┌─ RECORDS TO USE

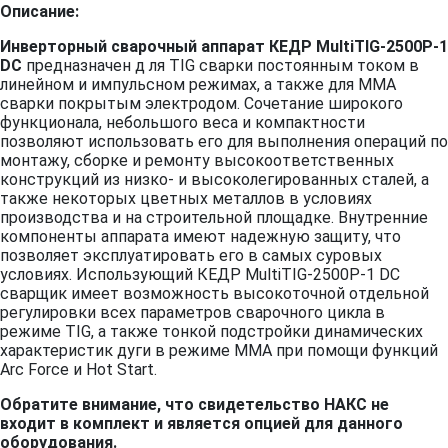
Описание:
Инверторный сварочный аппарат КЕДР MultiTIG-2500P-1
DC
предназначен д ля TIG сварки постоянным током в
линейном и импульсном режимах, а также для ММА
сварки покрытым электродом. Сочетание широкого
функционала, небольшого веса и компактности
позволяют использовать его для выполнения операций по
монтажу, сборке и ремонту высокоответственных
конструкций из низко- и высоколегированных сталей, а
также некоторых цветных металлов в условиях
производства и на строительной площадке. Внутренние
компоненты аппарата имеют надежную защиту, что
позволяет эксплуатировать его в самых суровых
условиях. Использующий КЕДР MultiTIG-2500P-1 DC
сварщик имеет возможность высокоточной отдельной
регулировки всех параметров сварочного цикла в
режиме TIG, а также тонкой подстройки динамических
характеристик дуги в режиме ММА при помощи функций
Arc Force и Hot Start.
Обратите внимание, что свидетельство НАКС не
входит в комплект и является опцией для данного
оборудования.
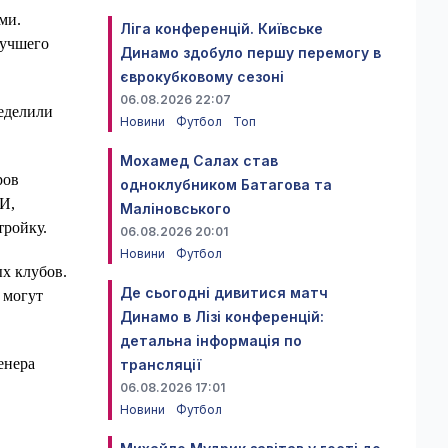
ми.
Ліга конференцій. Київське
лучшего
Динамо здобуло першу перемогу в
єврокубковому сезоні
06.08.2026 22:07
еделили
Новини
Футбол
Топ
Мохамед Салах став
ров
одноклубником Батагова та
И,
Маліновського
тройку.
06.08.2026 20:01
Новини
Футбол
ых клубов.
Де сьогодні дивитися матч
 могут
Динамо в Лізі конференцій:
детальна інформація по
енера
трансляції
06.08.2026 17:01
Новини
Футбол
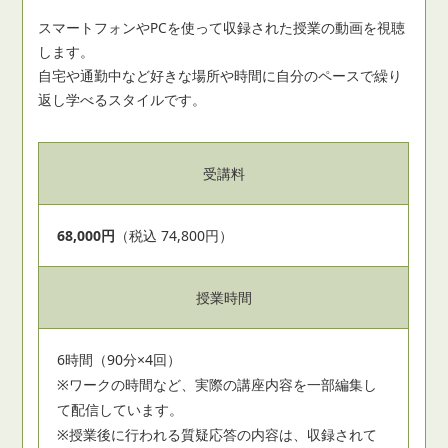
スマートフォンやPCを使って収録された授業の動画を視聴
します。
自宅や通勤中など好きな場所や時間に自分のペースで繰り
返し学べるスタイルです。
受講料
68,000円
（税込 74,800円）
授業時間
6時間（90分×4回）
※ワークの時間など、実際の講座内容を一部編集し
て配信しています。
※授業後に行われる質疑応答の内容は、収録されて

└─
┌─ RECORDS TO USE

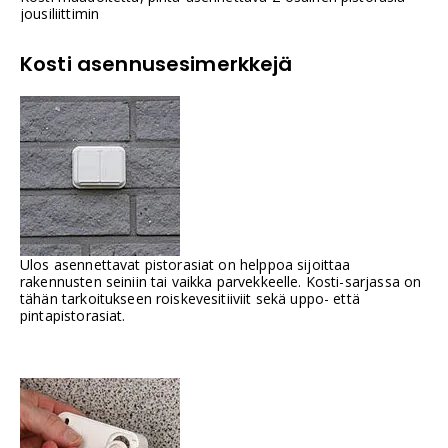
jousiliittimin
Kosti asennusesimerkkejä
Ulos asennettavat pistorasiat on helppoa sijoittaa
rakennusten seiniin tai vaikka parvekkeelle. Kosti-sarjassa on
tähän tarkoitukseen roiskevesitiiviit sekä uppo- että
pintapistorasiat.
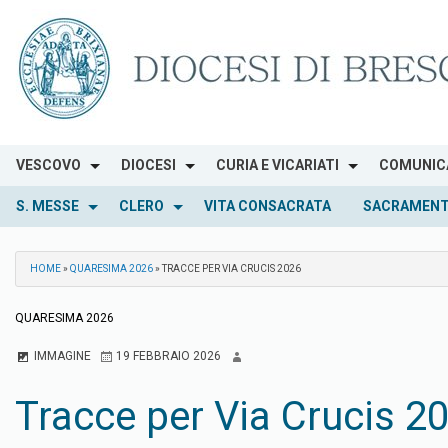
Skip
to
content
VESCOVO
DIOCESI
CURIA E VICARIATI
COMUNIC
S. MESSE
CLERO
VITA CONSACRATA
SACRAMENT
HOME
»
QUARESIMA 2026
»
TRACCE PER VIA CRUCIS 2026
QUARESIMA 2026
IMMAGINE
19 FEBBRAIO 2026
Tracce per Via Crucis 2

└─

Filter the lines above, keeping each one that contains the string "КЕДР".

YOUR RESPONSE:
Инверторный сварочный аппарат КЕДР MultiTIG-2500P-1
условиях. Использующий КЕДР MultiTIG-2500P-1 DC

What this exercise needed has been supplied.